07. September 2021, 09:52 Uhr

Der WDR bietet einem AfD-Kandidaten im Wahlkampf eine so schöne Bühne, dass der sich dreimal bedankt. Der MDR retuschiert in einem Nachrichtenbeitrag ein Bild und liefert der "Bild" damit eine Steilvorlage. Und Jan Böhmermann wirft Markus Lanz eine False Balance vor. Ein Altpapier von Klaus Raab.

Baggerjournalismus

Wir wurden ja nun schon mit vielem konfrontiert in diesem Bundestagswahlkampf. Mit lachenden Kandidaten. Gerüschten Lebensläufen. Büchern, in denen dies oder das abgeschrieben wirkte. Gerne mit dem Willen zur Entlarvung. Die "Lokalzeit" des WDR hat da nun mal was ganz anderes gemacht, etwas Nettes. Sie hat einem nordrhein-westfälischen Wahlkreiskandidaten einen Wunsch erfüllt und ihm einen freundlichen Beitrag spendiert: Der AfD-Politiker Kay Gottschalk durfte Bagger fahren und, unterlegt von einem fröhlich treibenden Gitarrenrhythmus, darüber parlieren, was "der für ein Gewicht aufnimmt".

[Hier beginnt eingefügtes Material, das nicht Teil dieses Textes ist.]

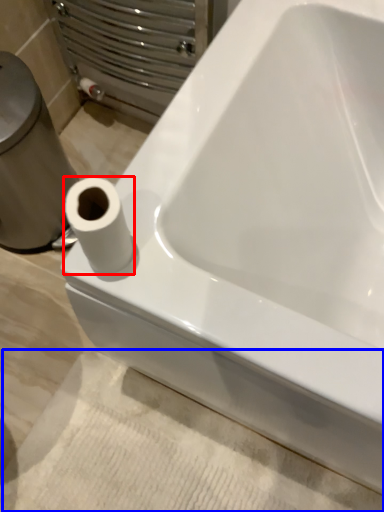
Question: Which object appears closest to the camera in this image, toilet paper (highlighted by a red box) or bath mat (highlighted by a blue box)?

Choices:
 (A) toilet paper
 (B) bath mat

Answer: (A)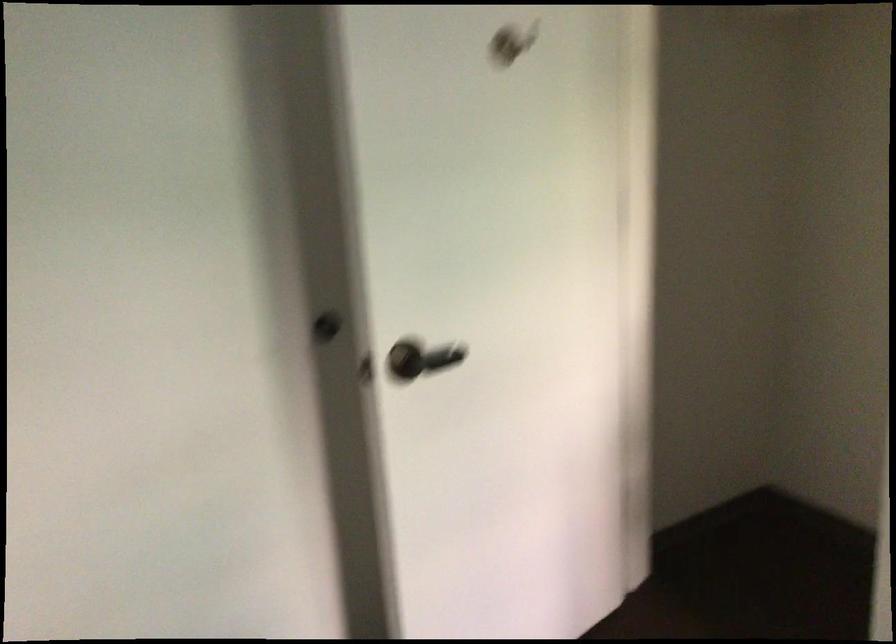
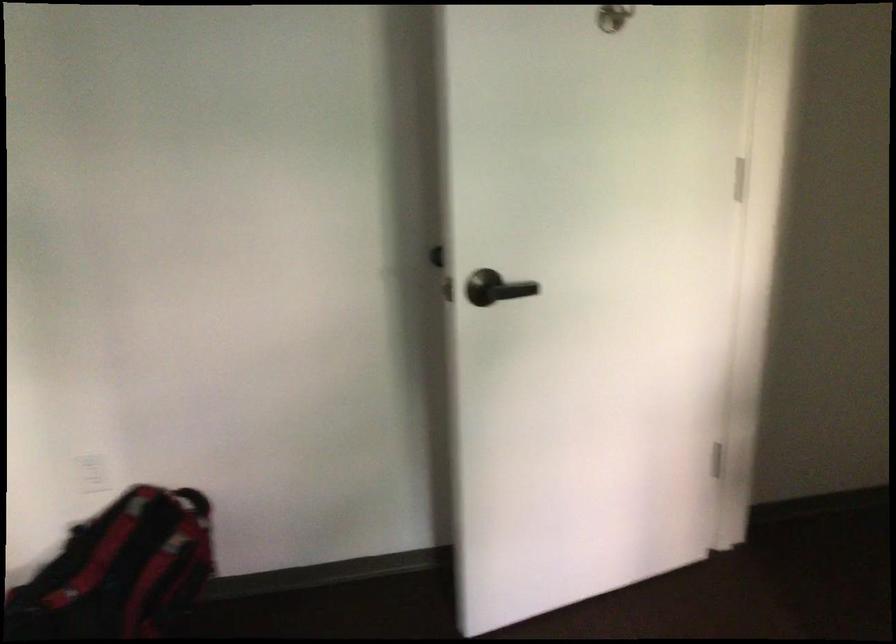
Question: The images are taken continuously from a first-person perspective. In which direction is your viewpoint rotating?

Choices:
 (A) Left
 (B) Right
 (C) Up
 (D) Down

Answer: (A)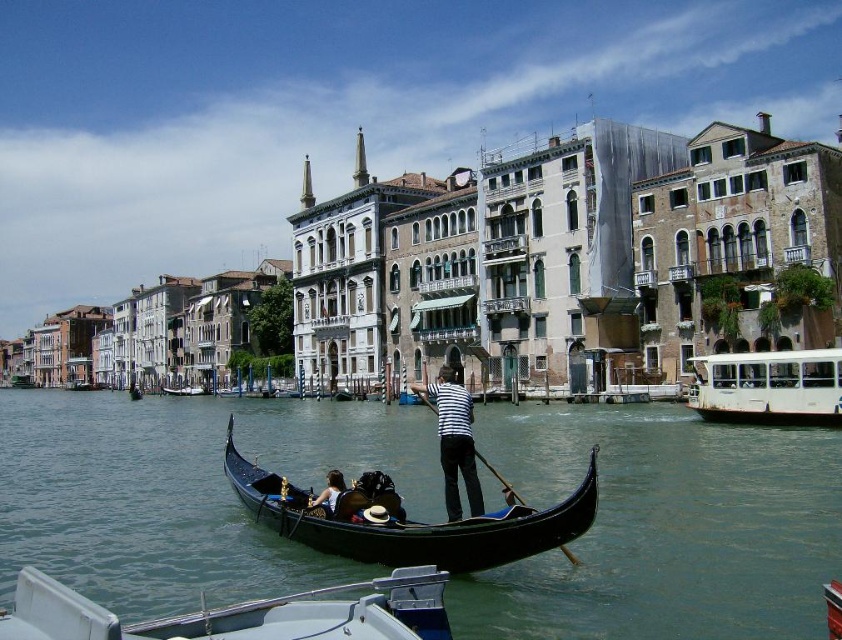
Question: Based on their relative distances, which object is nearer to the white plastic boat at lower center?

Choices:
 (A) striped fabric person at center
 (B) white matte boat at right
 (C) clear water at gondola center
 (D) black polished wood gondola at center

Answer: (D)

Question: Does white plastic boat at lower center appear on the left side of wooden gondola at center?

Choices:
 (A) no
 (B) yes

Answer: (A)

Question: Does white plastic boat at lower center have a larger size compared to black polished wood gondola at center?

Choices:
 (A) yes
 (B) no

Answer: (B)

Question: Does clear water at gondola center appear over light brown leather hat at center?

Choices:
 (A) no
 (B) yes

Answer: (A)

Question: Which point appears farthest from the camera in this image?

Choices:
 (A) (477, 532)
 (B) (705, 396)
 (C) (94, 627)
 (D) (196, 385)

Answer: (D)

Question: Considering the real-world distances, which object is farthest from the black polished wood gondola at center?

Choices:
 (A) wooden gondola at center
 (B) striped fabric person at center
 (C) light brown leather hat at center
 (D) white plastic boat at lower center

Answer: (A)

Überaus, naja, kritische Fragen gab es natürlich auch. Zum Beispiel diese: "Von einer europakritischen Partei hat" sich die AfD "entwickelt zu einer, naja, rechtspopulistischen Partei. Wie empfinden Sie das?" Tja, wie empfindet das wohl ein Abgeordneter dieser Partei, die man, naja, auch noch anders benennen könnte als rechtspopulistisch? Als schlimm? Als tragisch? Als abstoßend? Natürlich nicht. Gottschalk nutzt die sich bietende Gelegenheit gerne: Er finde das Wort "populistisch" nicht schlimm und bekundet, dass viele, "die sich in einem konservativen Bereich bewegen", heute ja gerne mal als rechtspopulistisch bezeichnet würden. So großonkelt sich ein Profi aus einer Falle, auf die mit großen Leuchtbuchstaben gepinselt ist: Achtung, hier lieber nicht reintappen!

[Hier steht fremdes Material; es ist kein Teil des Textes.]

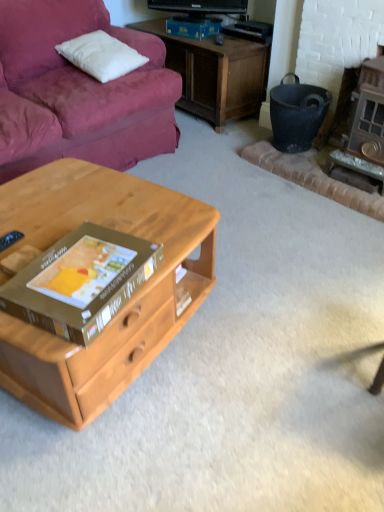
Measure the distance between point (x=303, y=116) and camera.

Point (x=303, y=116) is 7.44 feet from camera.

Describe the element at coordinates (101, 55) in the screenshot. The width and height of the screenshot is (384, 512). I see `white soft pillow at upper left` at that location.

What do you see at coordinates (123, 307) in the screenshot? This screenshot has width=384, height=512. I see `light wood desk at center` at bounding box center [123, 307].

Describe the element at coordinates (81, 282) in the screenshot. The image size is (384, 512). I see `brown cardboard box at center` at that location.

In order to click on black matte trash bin/can at right in this screenshot , I will do `click(297, 114)`.

From the image's perspective, between black matte trash bin/can at right and white soft pillow at upper left, who is located below?

black matte trash bin/can at right is shown below in the image.

Is white soft pillow at upper left located within black matte trash bin/can at right?

No, white soft pillow at upper left is not surrounded by black matte trash bin/can at right.

The width and height of the screenshot is (384, 512). Find the location of `trash bin/can on the right of white soft pillow at upper left`. trash bin/can on the right of white soft pillow at upper left is located at coordinates (297, 114).

From a real-world perspective, is black matte trash bin/can at right located beneath white soft pillow at upper left?

Yes, from a real-world perspective, black matte trash bin/can at right is under white soft pillow at upper left.

Can you confirm if white soft pillow at upper left is smaller than light wood desk at center?

Yes, white soft pillow at upper left is smaller than light wood desk at center.

I want to click on pillow above the light wood desk at center (from a real-world perspective), so click(101, 55).

Considering the sizes of objects white soft pillow at upper left and light wood desk at center in the image provided, who is taller, white soft pillow at upper left or light wood desk at center?

light wood desk at center is taller.

Is light wood desk at center surrounded by white soft pillow at upper left?

No, light wood desk at center is not surrounded by white soft pillow at upper left.

Is brown cardboard box at center facing away from light wood desk at center?

brown cardboard box at center does not have its back to light wood desk at center.

Between point (61, 302) and point (120, 209), which one is positioned behind?

Point (120, 209)

Do you think brown cardboard box at center is within light wood desk at center, or outside of it?

brown cardboard box at center is not inside light wood desk at center, it's outside.

Can you confirm if brown cardboard box at center is wider than light wood desk at center?

No.

Is wooden fireplace at right closer to the viewer compared to brown cardboard box at center?

No, wooden fireplace at right is behind brown cardboard box at center.

Is point (340, 155) positioned before point (33, 293)?

No, (340, 155) is behind (33, 293).

Considering the relative positions of wooden fireplace at right and brown cardboard box at center in the image provided, is wooden fireplace at right to the right of brown cardboard box at center from the viewer's perspective?

Indeed, wooden fireplace at right is positioned on the right side of brown cardboard box at center.

The height and width of the screenshot is (512, 384). I want to click on fireplace located on the right of white soft pillow at upper left, so click(x=364, y=131).

Based on their sizes in the image, would you say wooden fireplace at right is bigger or smaller than white soft pillow at upper left?

In the image, wooden fireplace at right appears to be larger than white soft pillow at upper left.

Is wooden fireplace at right not close to white soft pillow at upper left?

Yes.

From the image's perspective, between wooden fireplace at right and white soft pillow at upper left, which one is located above?

From the image's view, white soft pillow at upper left is above.

At what (x,y) coordinates should I click in order to perform the action: click on trash bin/can lying above the brown cardboard box at center (from the image's perspective). Please return your answer as a coordinate pair (x, y). Looking at the image, I should click on (297, 114).

From a real-world perspective, is black matte trash bin/can at right positioned above or below brown cardboard box at center?

Clearly, from a real-world perspective, black matte trash bin/can at right is below brown cardboard box at center.

Could you tell me if black matte trash bin/can at right is facing brown cardboard box at center?

Yes, black matte trash bin/can at right is facing brown cardboard box at center.

Is point (293, 87) closer or farther from the camera than point (52, 318)?

Point (293, 87) is farther from the camera than point (52, 318).

Can you confirm if black matte trash bin/can at right is taller than light wood desk at center?

In fact, black matte trash bin/can at right may be shorter than light wood desk at center.

Image resolution: width=384 pixels, height=512 pixels. I want to click on trash bin/can above the light wood desk at center (from a real-world perspective), so click(297, 114).

Is black matte trash bin/can at right turned away from light wood desk at center?

black matte trash bin/can at right is not turned away from light wood desk at center.

Is black matte trash bin/can at right bigger or smaller than light wood desk at center?

black matte trash bin/can at right is smaller than light wood desk at center.

Where is `trash bin/can behind the white soft pillow at upper left`? The width and height of the screenshot is (384, 512). trash bin/can behind the white soft pillow at upper left is located at coordinates pyautogui.click(x=297, y=114).

Find the location of a particular element. This screenshot has height=512, width=384. pillow above the light wood desk at center (from the image's perspective) is located at coordinates (101, 55).

When comparing their distances from black matte trash bin/can at right, does brown cardboard box at center or light wood desk at center seem closer?

light wood desk at center lies closer to black matte trash bin/can at right than the other object.

Based on their spatial positions, is white soft pillow at upper left or black matte trash bin/can at right further from wooden fireplace at right?

white soft pillow at upper left lies further to wooden fireplace at right than the other object.

Considering their positions, is wooden fireplace at right positioned closer to light wood desk at center than white soft pillow at upper left?

Based on the image, white soft pillow at upper left appears to be nearer to light wood desk at center.

When comparing their distances from wooden fireplace at right, does light wood desk at center or brown cardboard box at center seem further?

The object further to wooden fireplace at right is brown cardboard box at center.

Considering their positions, is wooden fireplace at right positioned further to brown cardboard box at center than light wood desk at center?

Based on the image, wooden fireplace at right appears to be further to brown cardboard box at center.

Consider the image. When comparing their distances from white soft pillow at upper left, does brown cardboard box at center or light wood desk at center seem closer?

Darüber hinaus normalt Gottschalk sein großes "Vorbild" namens Helmut Schmidt herbei, hat mit der Erstellung des AfD-Wahlprogramms nichts zu tun, weil er ja nicht daran mitgeschrieben habe, und seinen Aufruf, türkische Geschäfte in Deutschland zu boykottieren, habe er damals doch auch gar nicht so gemeint.

Am Ende des Beitrags sagt Gottschalk "Danke, danke, danke!" – und dass er an den Tag noch in zwanzig Jahren denken werde. Vielleicht ja auch, weil er mal Bagger fahren durfte.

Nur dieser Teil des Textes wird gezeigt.